L’ultimo intervento è quello di Marco Leonardi, Direttore di Mediaset Premium, che inizia con alcuni dettagli sulla partenza dell’offerta. Premium Gallery inizierà le trasmissioni sabato 19 gennaio alle ore 13.30. I primi eventi saranno The Prestige, su Joi, Gossip Girl, su Mya, e Fast and Furious Tokyo Drift, su Steel. In prima serata invece verranno rispettivamente trasmessi il primo episodio della quarta sedie di Dr House, il film L’Amore non Va in Vacanza e i primi tre episodi della prima serie di Heroes.

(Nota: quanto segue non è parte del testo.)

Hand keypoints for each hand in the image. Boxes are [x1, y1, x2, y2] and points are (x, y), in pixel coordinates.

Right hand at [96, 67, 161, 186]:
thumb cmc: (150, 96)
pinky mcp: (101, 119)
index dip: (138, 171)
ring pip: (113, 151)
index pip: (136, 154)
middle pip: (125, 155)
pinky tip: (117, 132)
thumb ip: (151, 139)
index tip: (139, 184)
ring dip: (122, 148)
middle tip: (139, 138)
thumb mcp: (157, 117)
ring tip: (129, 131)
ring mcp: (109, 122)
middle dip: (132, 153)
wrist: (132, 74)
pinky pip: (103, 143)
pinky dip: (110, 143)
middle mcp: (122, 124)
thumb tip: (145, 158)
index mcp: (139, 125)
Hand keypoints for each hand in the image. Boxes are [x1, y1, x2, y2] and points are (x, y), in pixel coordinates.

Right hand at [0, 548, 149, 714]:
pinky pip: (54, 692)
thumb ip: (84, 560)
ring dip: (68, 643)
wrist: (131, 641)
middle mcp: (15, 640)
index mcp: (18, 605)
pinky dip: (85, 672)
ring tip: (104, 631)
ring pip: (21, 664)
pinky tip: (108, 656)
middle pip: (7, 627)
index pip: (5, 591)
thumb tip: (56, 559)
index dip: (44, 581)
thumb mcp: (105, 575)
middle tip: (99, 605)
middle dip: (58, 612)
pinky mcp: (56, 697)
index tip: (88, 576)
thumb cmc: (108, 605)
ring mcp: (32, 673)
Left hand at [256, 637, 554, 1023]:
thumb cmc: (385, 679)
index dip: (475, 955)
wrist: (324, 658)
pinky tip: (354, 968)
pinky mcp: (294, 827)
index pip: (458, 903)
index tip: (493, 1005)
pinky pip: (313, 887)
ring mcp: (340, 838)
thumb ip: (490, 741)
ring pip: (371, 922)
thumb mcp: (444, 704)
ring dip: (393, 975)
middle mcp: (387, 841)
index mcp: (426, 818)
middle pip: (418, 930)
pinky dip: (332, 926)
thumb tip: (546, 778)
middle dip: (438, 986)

Come preview dell’offerta, Gallery sarà gratuita per i primi tre giorni per i possessori di una tessera Mediaset Premium valida. Successivamente sarà possibile accedere alle trasmissioni acquistando un pacchetto del costo di 8 € al mese. La procedura è molto semplice, la solita utilizzata dagli spettatori per acquistare ad esempio i pacchetti del calcio. Per dimostrare la facilità di utilizzo, Leonardi dimostra l’acquisto del pacchetto “Premium Gallery Gennaio+Febbraio”, al costo di 8 €, in pochi, semplice, passaggi.

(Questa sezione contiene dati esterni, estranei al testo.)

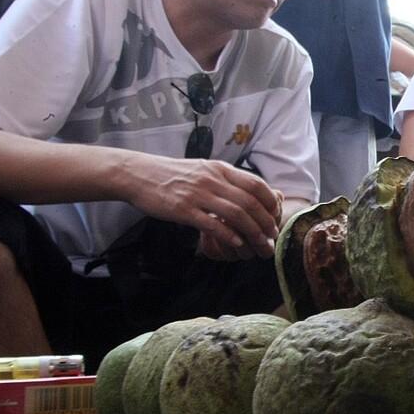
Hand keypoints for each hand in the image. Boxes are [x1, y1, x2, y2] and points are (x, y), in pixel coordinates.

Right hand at [123, 156, 282, 258]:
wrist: (138, 174)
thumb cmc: (173, 174)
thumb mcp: (204, 169)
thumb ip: (225, 179)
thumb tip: (248, 192)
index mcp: (220, 169)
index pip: (256, 184)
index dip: (270, 202)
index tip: (275, 216)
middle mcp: (213, 180)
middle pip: (250, 202)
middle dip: (266, 222)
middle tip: (272, 236)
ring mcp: (198, 194)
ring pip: (236, 214)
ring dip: (252, 232)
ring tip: (259, 244)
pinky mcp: (183, 209)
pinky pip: (212, 224)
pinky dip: (228, 235)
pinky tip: (236, 244)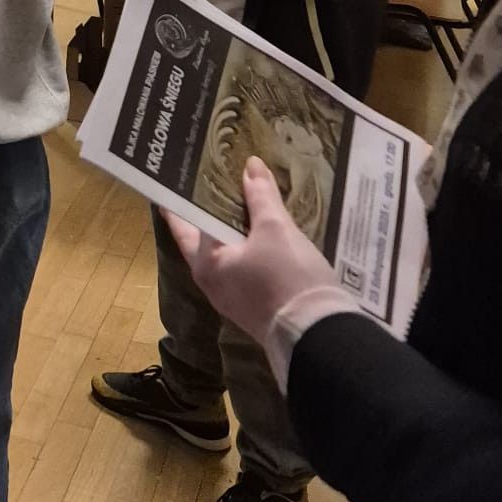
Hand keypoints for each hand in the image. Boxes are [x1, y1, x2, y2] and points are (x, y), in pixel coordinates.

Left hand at [164, 157, 337, 351]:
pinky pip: (244, 266)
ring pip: (227, 252)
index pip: (188, 221)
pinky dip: (248, 245)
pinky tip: (262, 230)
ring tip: (239, 196)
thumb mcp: (275, 229)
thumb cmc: (288, 277)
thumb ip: (261, 196)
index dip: (188, 196)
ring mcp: (233, 296)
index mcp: (206, 263)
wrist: (319, 335)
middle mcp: (212, 281)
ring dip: (232, 227)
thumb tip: (250, 165)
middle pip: (205, 237)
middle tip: (213, 179)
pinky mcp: (254, 304)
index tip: (183, 175)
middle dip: (210, 210)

Vengono quindi presentati i 2 spot che verranno mandati in onda a partire del 19 gennaio: si tratta della versione completa degli spot che sono attualmente in trasmissione sui canali Gallery, con protagonisti Uma Thurman e Hugh Laurie, ovvero Dr House.

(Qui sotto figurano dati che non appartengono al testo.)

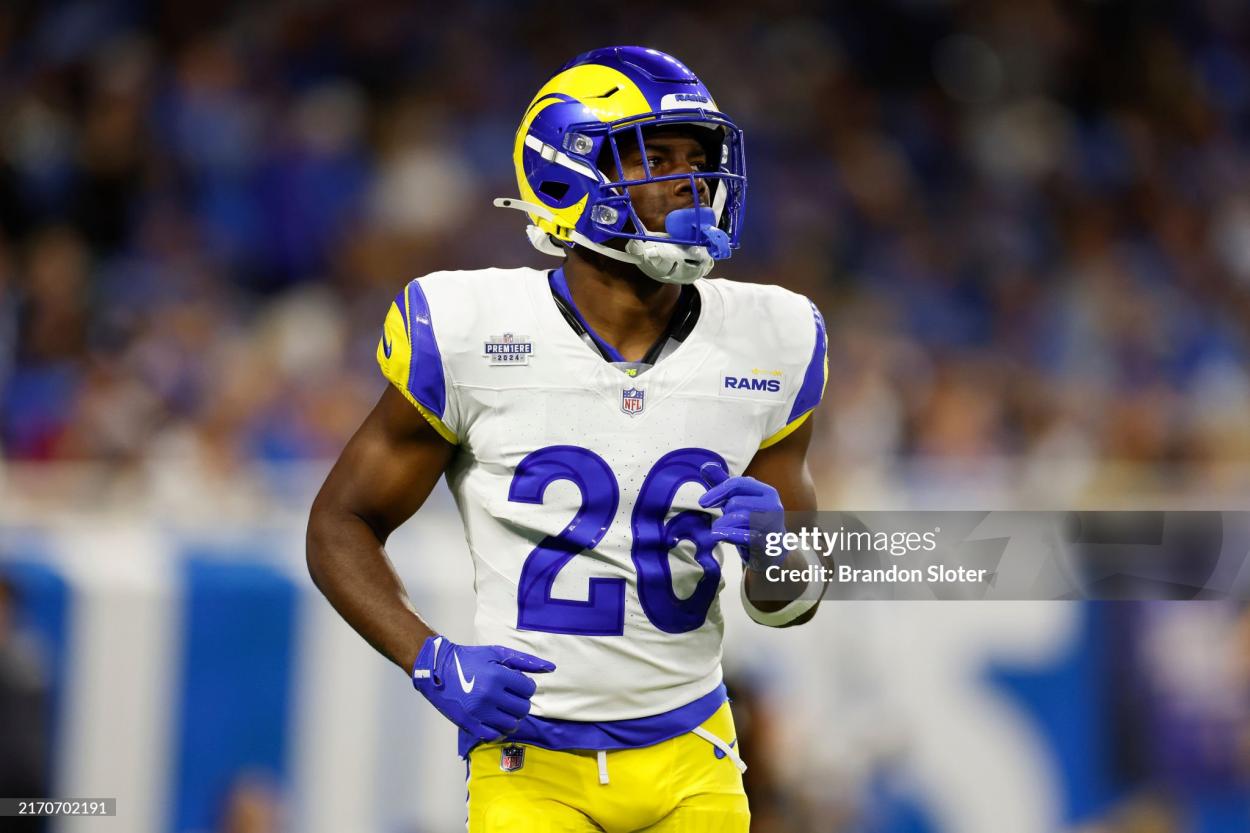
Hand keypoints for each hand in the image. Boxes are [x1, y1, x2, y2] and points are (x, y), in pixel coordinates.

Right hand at [411, 635, 554, 742]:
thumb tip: (552, 668)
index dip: (526, 686)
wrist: (437, 670)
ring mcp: (479, 712)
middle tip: (510, 696)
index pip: (529, 689)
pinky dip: (499, 729)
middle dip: (521, 702)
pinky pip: (495, 735)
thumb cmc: (470, 659)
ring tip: (503, 707)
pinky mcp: (470, 725)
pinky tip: (495, 719)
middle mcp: (489, 695)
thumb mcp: (497, 653)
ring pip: (512, 724)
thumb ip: (525, 661)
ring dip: (512, 717)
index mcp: (497, 676)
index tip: (516, 683)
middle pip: (523, 708)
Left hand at [698, 463, 786, 570]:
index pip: (738, 483)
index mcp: (767, 492)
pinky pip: (744, 536)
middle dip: (724, 512)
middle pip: (736, 501)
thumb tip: (705, 466)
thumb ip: (723, 485)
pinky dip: (728, 535)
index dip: (717, 491)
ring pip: (739, 518)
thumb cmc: (752, 523)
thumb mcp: (738, 502)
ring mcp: (773, 525)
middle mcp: (773, 506)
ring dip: (722, 525)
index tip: (702, 502)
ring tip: (718, 531)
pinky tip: (718, 535)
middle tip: (722, 522)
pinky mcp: (768, 543)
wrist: (771, 552)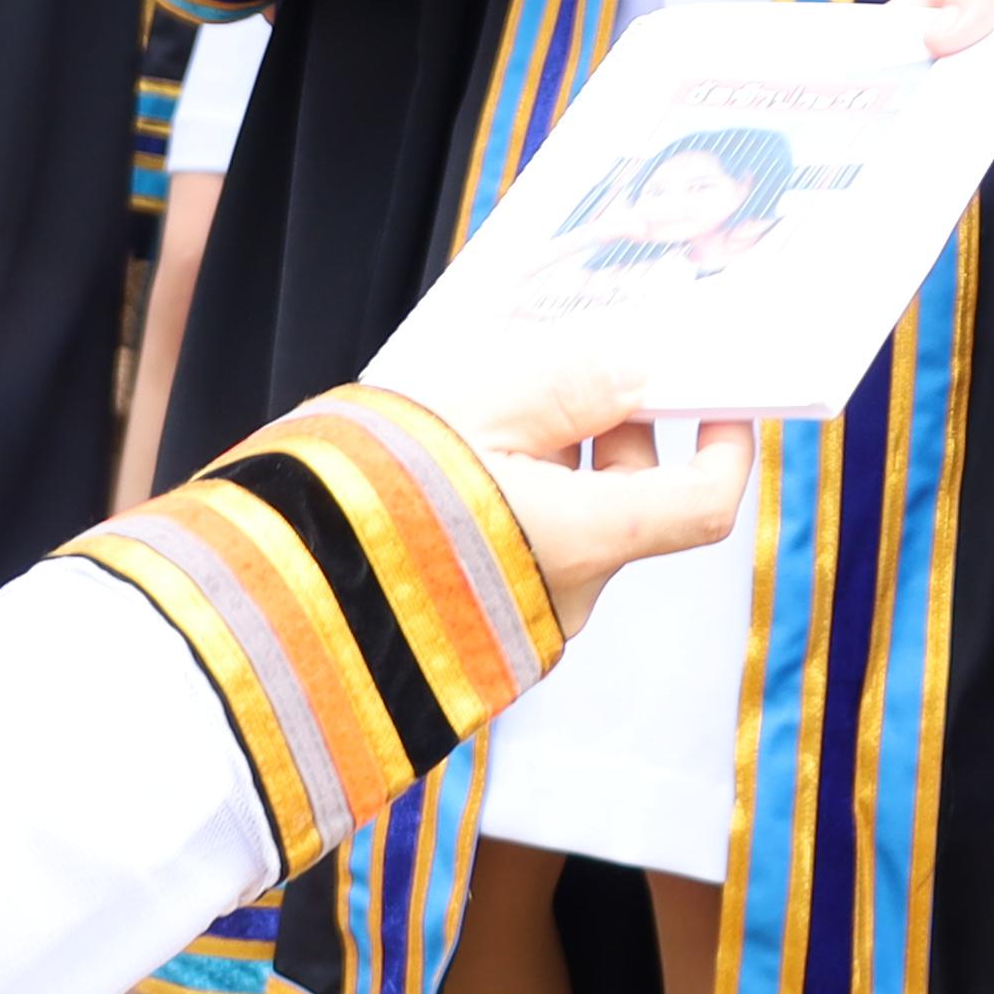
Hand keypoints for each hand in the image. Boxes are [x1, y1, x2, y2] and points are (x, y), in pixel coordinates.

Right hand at [356, 333, 754, 633]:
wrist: (268, 601)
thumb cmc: (368, 493)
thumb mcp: (474, 406)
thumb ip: (571, 383)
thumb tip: (645, 367)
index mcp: (580, 541)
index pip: (703, 504)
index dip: (725, 444)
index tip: (715, 391)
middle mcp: (564, 596)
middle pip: (633, 500)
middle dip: (610, 429)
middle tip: (559, 365)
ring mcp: (519, 622)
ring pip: (574, 521)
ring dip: (550, 460)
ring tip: (482, 405)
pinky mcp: (476, 629)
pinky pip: (522, 551)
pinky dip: (510, 501)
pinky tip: (450, 460)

La convention si conclude con le domande dei giornalisti. Tra le informazioni che ne derivano sicuramente interessante il fatto che Mediaset, per parola dell’ A.D. di RTI Marco Giordani, prevede di raggiungere il break even ne 2010 con 3 milioni di clienti che spendano mediamente 100 € l’anno ciascuno. Inoltre l’azienda sta trattando con Sky per offrire l’offerta Gallery anche su piattaforma satellitare: non vengono dati ovviamente dettagli ma è interessante il fatto che in questa eventualità Sky dovrebbe gestire questa offerta come pacchetto aggiuntivo alle proprie, e con un prezzo mensile non inferiore agli 8 euro dell’offerta su Digitale Terrestre.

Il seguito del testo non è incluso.